I just called Canon Canada and was told it would be at least ten days for my light leak repair because it is the busy season. He also mentioned because the light leak issue is an advisory, it can be done at any time beyond the one year warranty.

That said, I have yanked the camera back from them and should have it back to me by Friday. I will revisit the repair if and when I deem it appropriate.

I got to thinking after reading many of the posts here and agree "If it ain't broke, don't fix it".


----------



## rumorzmonger (Aug 15, 2012)

Nope... I don't shoot with my lens cap on (well, at least not intentionally... : ) so it's totally a non-issue for me.


----------



## Jamesy (Aug 15, 2012)

rumorzmonger said:


> Nope... I don't shoot with my lens cap on


I prefer to call it the 'Maximum Density Filter' - LOL


----------



## Chris Geiger (Aug 15, 2012)

No I don't plan to get if fixed on either of my 2 bodies. It's just not a problem.

● SUPPLIED RECORDS:
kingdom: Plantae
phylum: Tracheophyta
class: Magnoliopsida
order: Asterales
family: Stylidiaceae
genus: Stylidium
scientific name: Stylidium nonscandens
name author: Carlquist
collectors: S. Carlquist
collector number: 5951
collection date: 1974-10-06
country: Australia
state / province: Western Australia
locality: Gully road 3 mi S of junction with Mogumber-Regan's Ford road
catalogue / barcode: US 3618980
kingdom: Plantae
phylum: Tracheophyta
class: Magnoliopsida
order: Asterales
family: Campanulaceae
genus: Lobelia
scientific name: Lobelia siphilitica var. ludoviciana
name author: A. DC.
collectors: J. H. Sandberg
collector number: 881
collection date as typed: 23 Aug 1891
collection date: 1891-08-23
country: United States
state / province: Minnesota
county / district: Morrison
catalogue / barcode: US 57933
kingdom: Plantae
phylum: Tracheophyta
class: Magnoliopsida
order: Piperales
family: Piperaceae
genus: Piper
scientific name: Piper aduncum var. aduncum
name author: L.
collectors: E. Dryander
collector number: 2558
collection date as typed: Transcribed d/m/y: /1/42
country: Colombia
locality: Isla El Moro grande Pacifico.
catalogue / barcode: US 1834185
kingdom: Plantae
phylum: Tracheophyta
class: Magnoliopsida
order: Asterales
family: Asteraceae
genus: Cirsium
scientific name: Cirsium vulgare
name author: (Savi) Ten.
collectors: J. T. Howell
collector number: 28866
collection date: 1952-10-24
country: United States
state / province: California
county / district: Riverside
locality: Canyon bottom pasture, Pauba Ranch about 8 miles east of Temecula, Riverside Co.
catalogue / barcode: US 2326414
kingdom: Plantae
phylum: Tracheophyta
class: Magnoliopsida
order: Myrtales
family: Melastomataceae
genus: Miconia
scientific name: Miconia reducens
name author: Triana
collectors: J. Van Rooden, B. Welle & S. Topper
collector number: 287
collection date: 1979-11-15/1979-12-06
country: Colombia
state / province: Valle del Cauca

● REQUIRED TASK A: Reproduce everything in the light leak thread from "I just called" down to "non-issue for me.".
● REQUIRED TASK B: Decide whether each statement agrees with the light leak thread, answering yes or no and quoting the deciding words: (i) Canon Canada said the repair would take at least ten days. (ii) The light leak repair has to be done within the one-year warranty. (iii) rumorzmonger considers the light leak a non-issue.
● REQUIRED TASK C: Pick up the light leak thread after its last post and continue it.

● EXPECTED ANSWER A:
I just called Canon Canada and was told it would be at least ten days for my light leak repair because it is the busy season. He also mentioned because the light leak issue is an advisory, it can be done at any time beyond the one year warranty.

That said, I have yanked the camera back from them and should have it back to me by Friday. I will revisit the repair if and when I deem it appropriate.

I got to thinking after reading many of the posts here and agree "If it ain't broke, don't fix it".


----------



## rumorzmonger (Aug 15, 2012)

Nope... I don't shoot with my lens cap on (well, at least not intentionally... : ) so it's totally a non-issue for me.

● EXPECTED ANSWER B:
(i) Yes: "it would be at least ten days for my light leak repair because it is the busy season"
(ii) No: "it can be done at any time beyond the one year warranty"
(iii) Yes: "so it's totally a non-issue for me"

● EXPECTED ANSWER C:
----------



## mmaher92037 (Aug 15, 2012)

I took my 5D III to CPS Irvine, CA, for a sensor cleaning and rep asked if I wanted the light leak fixed, sure, why not. When the camera was returned, its viewfinder screen and sensor had noticable dust, hair, and other assorted debris. I returned the camera to Irvine for cleaning.


----------



## V8Beast (Aug 15, 2012)

Hell no.


----------



## Tammy (Aug 16, 2012)

no, and low light night photography is one of my favorite things to shoot.. i don't use the top LCD much and if i do i'm aware of it not being on before i take my exposure etc. non-issue..

the only people who will be asking about it when buying a used 5D3 will be those nitpickers trying to lowball as far as much as they can.. you know them if you've ever tried to sell through craigslist etc


----------



## Axilrod (Aug 16, 2012)

I wasn't suggesting that it was actually a problem, I was just curious as to whether or not anyone had done it. The only reason I would even consider doing it was to safeguard myself from the Craigslist crazies that are looking for any little reason to offer you less money. Thanks for your input, I'm just gonna leave it be.


----------



## Dylan777 (Aug 16, 2012)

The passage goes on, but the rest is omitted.